Sen. Mike Johanns says momentum is building to deal with one of the causes of the financial collapse that spawned the recession at the end of 2008.
Johanns says the bipartisan group of senators is pushing legislation that would phase-out quasi-governmental lending agencies Fannie Mae and Freddie Mac and replace them with private capital.
“When the housing market collapsed, we began to see that Fannie and Freddie was a failed model,” Johanns tells Nebraska Radio Network. “This attitude of lend money to anyone anytime got us into very, very serious trouble.”
Johanns says taxpayers are no better protected now than in 2008 from a bailout of Fannie Mae and Freddie Mac.
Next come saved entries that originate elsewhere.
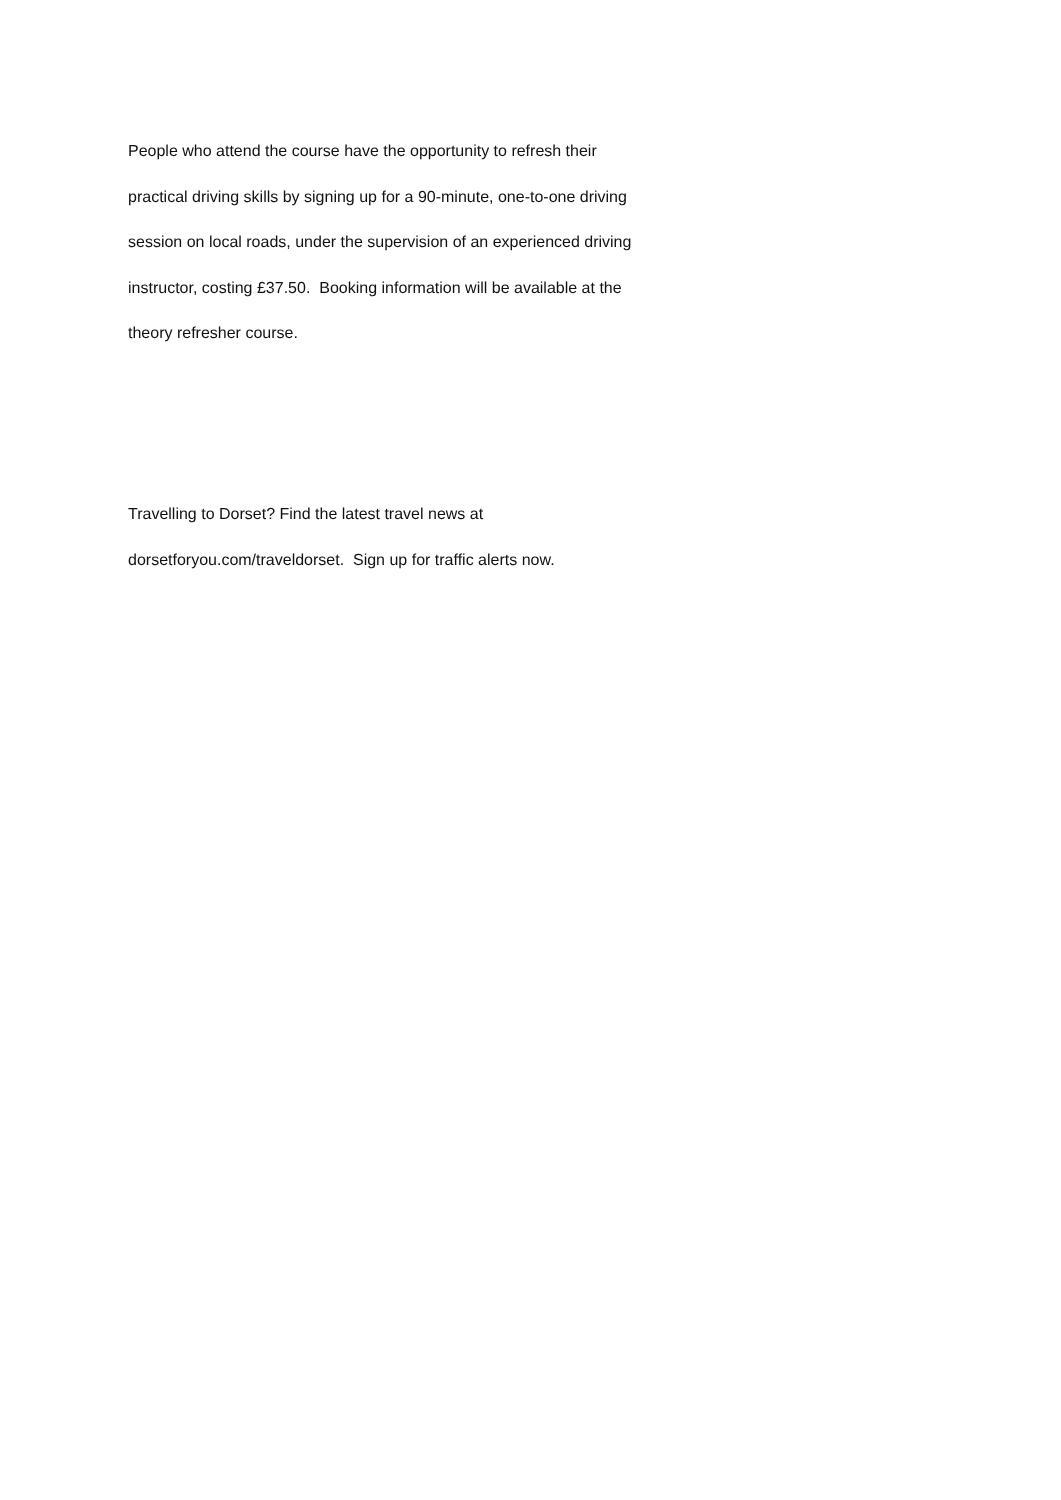People who attend the course have the opportunity to refresh their
practical driving skills by signing up for a 90-minute, one-to-one driving
session on local roads, under the supervision of an experienced driving
instructor, costing £37.50. Booking information will be available at the
theory refresher course.
Travelling to Dorset? Find the latest travel news at
dorsetforyou.com/traveldorset. Sign up for traffic alerts now.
The federal government loaned the two $188 billion to keep them afloat and prevent further financial collapse from plunging the country deeper into recession.
Fannie Mae and Freddie Mac defaulted on unsustainable loans in 2008 without sufficient capital to cover the losses. Homeowners lost trillions in equity. Home values dropped as much as 30% in some markets.
Johanns is a member of the Senate Banking, Housing and Urban Affairs Committee. Johanns, a Republican, has been working with Sen. Jon Tester, a Democrat from Montana, on the legislation. It would first require Fannie Mae and Freddie Mac to repay the $188 billion borrowed to keep them solvent. It would replace the quasi-public backing of the mortgage industry with private capital, keeping the taxpayers out of the mix.
The bill has been attracting interest. It now is sponsored by six Republicans and six Democrats. President Barack Obama has expressed interest in the concept. A similar measure is being discussed in the House.
It would keep community banks in the mortgage business as well.
“We want our community banks in Montana, Nebraska, Iowa, wherever to have the ability to access this marketplace and make loans,” Johanns says.
Johanns hopes to get the bill out of the Banking Committee this month so it can go to the Senate floor for debate early next year.